Return only the line that contains "Вид пленки — Защитная, цветная" and each line after it, through the last line of the data below, copied exactly.

***** TASK INPUT

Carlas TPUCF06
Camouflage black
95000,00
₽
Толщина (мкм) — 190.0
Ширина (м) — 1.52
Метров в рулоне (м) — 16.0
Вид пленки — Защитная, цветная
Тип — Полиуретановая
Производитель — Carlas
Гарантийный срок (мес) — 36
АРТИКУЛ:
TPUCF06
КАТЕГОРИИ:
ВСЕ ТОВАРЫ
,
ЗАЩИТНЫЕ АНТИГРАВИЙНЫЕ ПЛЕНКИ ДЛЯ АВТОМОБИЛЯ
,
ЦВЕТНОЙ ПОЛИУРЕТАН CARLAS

**********

## EXERCISE OUTPUT
Вид пленки — Защитная, цветная
Тип — Полиуретановая
Производитель — Carlas
Гарантийный срок (мес) — 36
АРТИКУЛ:
TPUCF06
КАТЕГОРИИ:
ВСЕ ТОВАРЫ
,
ЗАЩИТНЫЕ АНТИГРАВИЙНЫЕ ПЛЕНКИ ДЛЯ АВТОМОБИЛЯ
,
ЦВЕТНОЙ ПОЛИУРЕТАН CARLAS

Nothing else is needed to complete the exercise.